EXERCISE OBJECTIVE: Using "casing" as the search string, find the matching lines below and copy them.

━━ SUPPLIED ENTRIES ━━

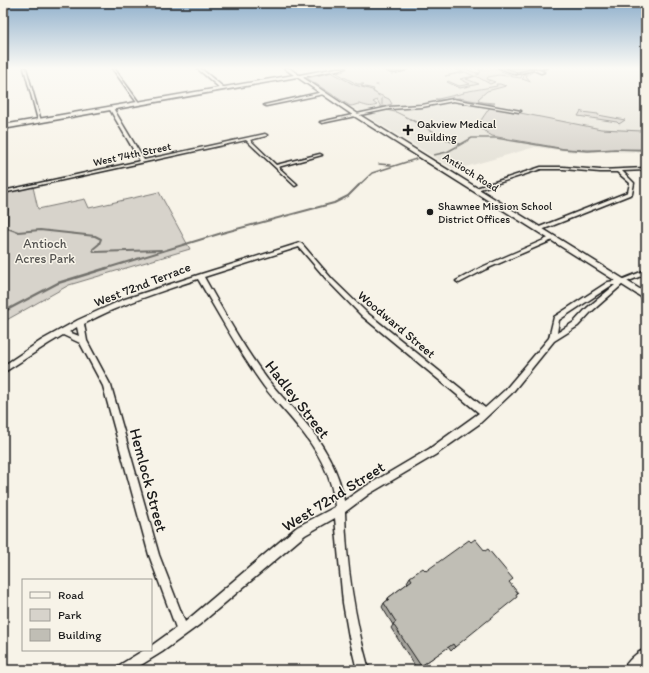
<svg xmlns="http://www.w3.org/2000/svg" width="649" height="673" font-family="Itim,sans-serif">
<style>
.built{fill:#e6e3d9}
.green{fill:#d7d3cb;stroke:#7a7874}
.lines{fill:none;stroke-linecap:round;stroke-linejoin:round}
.stream-far3{stroke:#72716c;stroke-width:1}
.stream-far2{stroke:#72716c;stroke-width:1.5}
.stream-far1{stroke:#72716c;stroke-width:2}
.stream{stroke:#72716c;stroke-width:2.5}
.street-casing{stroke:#1c1c1c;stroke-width:3}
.secondary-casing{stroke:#1c1c1c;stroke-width:3}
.street{fill:#f7f3e8;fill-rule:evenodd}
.secondary{fill:#f7f3e8;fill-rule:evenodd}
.wall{fill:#a5a39c;stroke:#1c1c1c}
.shaded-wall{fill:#86857f;stroke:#1c1c1c}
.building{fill:#c0beb5;stroke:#1c1c1c}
.poi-dot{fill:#1c1c1c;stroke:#f7f3e8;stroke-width:1.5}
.labels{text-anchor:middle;stroke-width:3;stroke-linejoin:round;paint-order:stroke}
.far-poi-label{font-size:11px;fill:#1c1c1c;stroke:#f7f3e8;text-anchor:start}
.far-street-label{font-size:11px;fill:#1c1c1c;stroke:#f7f3e8}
.park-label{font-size:13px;fill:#545351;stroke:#f7f3e8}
.street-label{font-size:13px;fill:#1c1c1c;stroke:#f7f3e8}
.near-street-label{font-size:16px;fill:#1c1c1c;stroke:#f7f3e8}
</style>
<rect width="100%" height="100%" fill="#f7f3e8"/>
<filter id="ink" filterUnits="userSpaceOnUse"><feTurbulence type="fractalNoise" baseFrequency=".025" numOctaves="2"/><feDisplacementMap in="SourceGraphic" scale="8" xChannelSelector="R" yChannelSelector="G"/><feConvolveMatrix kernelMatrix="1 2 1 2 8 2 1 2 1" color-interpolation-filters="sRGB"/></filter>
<g filter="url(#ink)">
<path class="built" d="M353 68H646V125L642 124V131L646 137V152H573L535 147 455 170 349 105 330 72Z"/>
<g class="green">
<path d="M453 68H461L477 73V75L480 74 477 73 481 72 479 70H490L492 68 512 75 527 74 525 68 534 71 526 76 531 82 522 79 524 77 522 75 521 78 499 75 488 77 487 79 495 82 490 84 476 76 466 79 479 84 460 88 447 82 448 81 459 86 470 84 460 79 474 76 465 72 445 76 463 72Z"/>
<path d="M342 70 344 71 337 73 357 84H364L361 86 374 89 373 92 389 99 392 104 381 107 377 100 373 102 377 105C370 108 367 106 360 104 356 104 354 106 350 106L307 78Z"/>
<path d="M496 84H500L506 86 487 91 478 99 482 102 495 103 493 104 459 98 440 100 435 99H438L464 93 463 92 497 86Z"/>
<path d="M490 107 601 129 642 131 646 137V149L588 150 565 149 492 136 477 126Z"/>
<path d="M581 111 582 112 598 114V115L625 120 619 124 617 122 578 116Z"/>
<path d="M33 187 38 209 85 199 89 208 159 192 190 249 69 285 3 322V193Z"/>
</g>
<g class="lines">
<g class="stream-far3">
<path d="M331 72 355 85 372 90 379 96"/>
<path d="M488 81 491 80"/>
<path d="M376 85H378"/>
<path d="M382 98V105"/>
<path d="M386 110 395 112"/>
<path d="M394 111 412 120"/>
</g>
<g class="stream-far2">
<path d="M410 119 452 142 460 144"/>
<path d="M434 155 447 152 472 138H496L562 149 588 151 615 149 646 150"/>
<path d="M379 164 391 165"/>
<path d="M358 186 372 173 416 159"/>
</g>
<g class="stream-far1">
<path d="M8 208 7 228 18 232 40 230 95 236 101 239 99 244 93 249 94 252 161 250"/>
<path d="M104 269 222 233 334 203 348 196 359 185"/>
</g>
<path class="stream" d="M3 312 58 283 107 268"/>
<defs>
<g id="street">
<path d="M24 68H26L41 121 38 120Z"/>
<path d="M112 68H114L140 104H138Z"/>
<path d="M197 68H200L223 87V89H221Z"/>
<path d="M529 68H533L544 72 541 73Z"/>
<path d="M323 92 324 94 266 106 264 105Z"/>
<path d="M453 99 521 111 519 112 453 101 422 107 389 109 322 123 320 122 389 107 422 105Z"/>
<path d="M111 107 113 108 144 160 265 134 267 135 266 136 250 140 276 165 320 154 322 155 278 167 297 184V185L295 186 246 140 3 193V191L140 161 109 108Z"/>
<rect x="642" y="128" width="4" height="2"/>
<path d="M541 167H563L600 170 646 168V170L622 171 634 183 632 194 539 231 537 230V228L628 192 630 183 617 172H600L563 169H541L477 190 473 189Z"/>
<path d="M553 236 556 238 555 239 486 269 461 282 459 283 456 281 482 267Z"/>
<path d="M300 243 302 244 332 279 366 312 485 408 505 390 549 338 554 317 608 282 621 280 646 270V274L624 283 591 312 578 326 554 341 511 394 479 424 435 455 369 494 345 512C346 564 355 620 369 670H357L349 637 343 603 335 518 305 535 199 625 162 652 133 670H116L118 666 144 650H151V646L176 628 149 555 103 386 80 343 63 335 48 344 3 373V366L42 340 78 320 122 300 198 275ZM299 247 328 281 362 316 479 413 429 449 363 488 344 501C340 472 322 442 303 420 291 406 278 393 267 379 243 347 223 311 204 277ZM198 279C218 313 237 348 260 381 270 396 284 409 295 423 315 446 333 476 335 507L297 527 185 622 159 555 111 386 87 341 84 324C120 304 160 292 198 279ZM612 285H615L587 308 574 322 557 333 559 320ZM77 327 79 336 69 332Z"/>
</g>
<g id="secondary">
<path d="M284 68H289L299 75 337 68H346L302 77 358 114 646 293V300L354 116 297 77 3 129V125L294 75Z"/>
<path d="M646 649V669L645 670H623C627 661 637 652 646 649Z"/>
</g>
</defs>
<use href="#street" class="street-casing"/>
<use href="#secondary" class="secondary-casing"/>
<use href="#street" class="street"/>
<use href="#secondary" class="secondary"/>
</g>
<g class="wall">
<path d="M379 68H406V71L392 74Z"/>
<path d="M497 68H534L533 71 516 75Z"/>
<path d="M535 68H549L542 70Z"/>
<path d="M426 571 509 582 455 647 451 651 448 647 417 669 391 628 393 625 382 607 384 603 387 601 388 598 408 583 407 582 410 577Z"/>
</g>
<g class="shaded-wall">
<path d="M399 68H406V71L392 74V69Z"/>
<path d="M534 68 533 71 516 75 517 72Z"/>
<path d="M542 68H549L542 70Z"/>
</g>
<g class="building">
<path d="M390 68H399L392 69Z"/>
<path d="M506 68H534L517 72Z"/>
<path d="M475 539 485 551 488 549 513 579 509 582 518 593 516 594 517 597 455 647 453 644 421 666 393 624 396 622 384 603 389 599 388 598 412 580 410 577 423 568 426 571 469 540 471 542Z"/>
</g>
</g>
<linearGradient id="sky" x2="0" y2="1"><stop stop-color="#90b0cc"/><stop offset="0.42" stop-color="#fbfaf5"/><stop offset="1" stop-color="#fbfaf5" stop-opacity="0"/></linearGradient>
<rect width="649" height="162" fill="url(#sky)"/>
<g class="poi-dot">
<path d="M406 124h4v4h4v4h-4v4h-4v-4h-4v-4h4z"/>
<circle cx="430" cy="212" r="4"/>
</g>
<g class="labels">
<g class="far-poi-label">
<text x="417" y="128">Oakview Medical<tspan x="417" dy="13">Building</tspan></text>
<text x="438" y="210">Shawnee Mission School<tspan x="438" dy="13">District Offices</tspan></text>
</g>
<g class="far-street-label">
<text transform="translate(132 154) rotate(-12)" y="4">West 74th Street</text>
<text transform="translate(471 172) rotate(32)" y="4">Antioch Road</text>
</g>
<g class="park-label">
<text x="45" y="248">Antioch<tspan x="45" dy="15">Acres Park</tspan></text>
</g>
<g class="street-label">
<text transform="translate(142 284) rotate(-21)" y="5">West 72nd Terrace</text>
<text transform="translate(397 324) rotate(40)" y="5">Woodward Street</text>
</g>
<g class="near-street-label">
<text transform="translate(298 399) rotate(52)" y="6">Hadley Street</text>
<text transform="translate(149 480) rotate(75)" y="6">Hemlock Street</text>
<text transform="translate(333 496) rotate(-32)" y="6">West 72nd Street</text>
</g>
</g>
<rect width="649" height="673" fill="none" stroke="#f7f3e8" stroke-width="16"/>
<rect x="8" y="8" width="633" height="657" fill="none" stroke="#1c1c1c" stroke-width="1.5" filter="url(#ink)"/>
<rect x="22" y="579" width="130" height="72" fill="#f7f3e8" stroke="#9f9d96"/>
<rect x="30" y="592" width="20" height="6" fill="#f7f3e8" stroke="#9f9d96"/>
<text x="58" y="599" font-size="12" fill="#1c1c1c">Road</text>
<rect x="30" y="609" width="20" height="12" fill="#d7d3cb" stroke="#9f9d96"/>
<text x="58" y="619" font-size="12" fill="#1c1c1c">Park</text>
<rect x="30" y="629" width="20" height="12" fill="#c0beb5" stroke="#9f9d96"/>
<text x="58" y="639" font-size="12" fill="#1c1c1c">Building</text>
</svg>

━━━

EXERCISE ANSWER:
.street-casing{stroke:#1c1c1c;stroke-width:3}
.secondary-casing{stroke:#1c1c1c;stroke-width:3}
<use href="#street" class="street-casing"/>
<use href="#secondary" class="secondary-casing"/>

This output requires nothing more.